**YOUR ASSIGNMENT:**
An identical copy of every entry below is the required output.

▼▼▼

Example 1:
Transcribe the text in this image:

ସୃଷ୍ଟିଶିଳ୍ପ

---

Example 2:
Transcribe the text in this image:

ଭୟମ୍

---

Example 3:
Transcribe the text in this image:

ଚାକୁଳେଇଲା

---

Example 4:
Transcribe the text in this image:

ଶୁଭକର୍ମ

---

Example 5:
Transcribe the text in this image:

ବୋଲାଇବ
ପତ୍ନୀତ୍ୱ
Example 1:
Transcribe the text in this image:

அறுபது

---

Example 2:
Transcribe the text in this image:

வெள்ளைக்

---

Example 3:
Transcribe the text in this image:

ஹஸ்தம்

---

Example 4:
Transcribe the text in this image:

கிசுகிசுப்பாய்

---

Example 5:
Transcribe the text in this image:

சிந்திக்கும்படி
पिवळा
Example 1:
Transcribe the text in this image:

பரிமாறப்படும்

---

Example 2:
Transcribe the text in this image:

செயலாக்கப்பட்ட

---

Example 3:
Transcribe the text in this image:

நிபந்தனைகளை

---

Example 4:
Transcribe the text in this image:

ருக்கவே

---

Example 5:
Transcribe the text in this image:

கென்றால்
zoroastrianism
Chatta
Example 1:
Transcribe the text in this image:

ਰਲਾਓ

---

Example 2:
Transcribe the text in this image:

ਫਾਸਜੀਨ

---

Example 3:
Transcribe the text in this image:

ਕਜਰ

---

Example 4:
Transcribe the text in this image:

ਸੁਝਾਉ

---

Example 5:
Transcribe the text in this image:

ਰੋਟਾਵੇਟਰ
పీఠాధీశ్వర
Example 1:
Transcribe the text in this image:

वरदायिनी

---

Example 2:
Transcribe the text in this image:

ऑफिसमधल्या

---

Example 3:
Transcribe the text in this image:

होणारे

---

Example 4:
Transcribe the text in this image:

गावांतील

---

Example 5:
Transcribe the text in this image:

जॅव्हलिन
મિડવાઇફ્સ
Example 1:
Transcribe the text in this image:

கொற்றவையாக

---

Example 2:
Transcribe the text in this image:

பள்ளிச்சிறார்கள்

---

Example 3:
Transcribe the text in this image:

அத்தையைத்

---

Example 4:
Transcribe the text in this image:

▲▲▲

**COMPLETED EXERCISE:**
Example 1:
Transcribe the text in this image:

ସୃଷ୍ଟିଶିଳ୍ପ

---

Example 2:
Transcribe the text in this image:

ଭୟମ୍

---

Example 3:
Transcribe the text in this image:

ଚାକୁଳେଇଲା

---

Example 4:
Transcribe the text in this image:

ଶୁଭକର୍ମ

---

Example 5:
Transcribe the text in this image:

ବୋଲାଇବ
ପତ୍ନୀତ୍ୱ
Example 1:
Transcribe the text in this image:

அறுபது

---

Example 2:
Transcribe the text in this image:

வெள்ளைக்

---

Example 3:
Transcribe the text in this image:

ஹஸ்தம்

---

Example 4:
Transcribe the text in this image:

கிசுகிசுப்பாய்

---

Example 5:
Transcribe the text in this image:

சிந்திக்கும்படி
पिवळा
Example 1:
Transcribe the text in this image:

பரிமாறப்படும்

---

Example 2:
Transcribe the text in this image:

செயலாக்கப்பட்ட

---

Example 3:
Transcribe the text in this image:

நிபந்தனைகளை

---

Example 4:
Transcribe the text in this image:

ருக்கவே

---

Example 5:
Transcribe the text in this image:

கென்றால்
zoroastrianism
Chatta
Example 1:
Transcribe the text in this image:

ਰਲਾਓ

---

Example 2:
Transcribe the text in this image:

ਫਾਸਜੀਨ

---

Example 3:
Transcribe the text in this image:

ਕਜਰ

---

Example 4:
Transcribe the text in this image:

ਸੁਝਾਉ

---

Example 5:
Transcribe the text in this image:

ਰੋਟਾਵੇਟਰ
పీఠాధీశ్వర
Example 1:
Transcribe the text in this image:

वरदायिनी

---

Example 2:
Transcribe the text in this image:

ऑफिसमधल्या

---

Example 3:
Transcribe the text in this image:

होणारे

---

Example 4:
Transcribe the text in this image:

गावांतील

---

Example 5:
Transcribe the text in this image:

जॅव्हलिन
મિડવાઇફ્સ
Example 1:
Transcribe the text in this image:

கொற்றவையாக

---

Example 2:
Transcribe the text in this image:

பள்ளிச்சிறார்கள்

---

Example 3:
Transcribe the text in this image:

அத்தையைத்

---

Example 4:
Transcribe the text in this image:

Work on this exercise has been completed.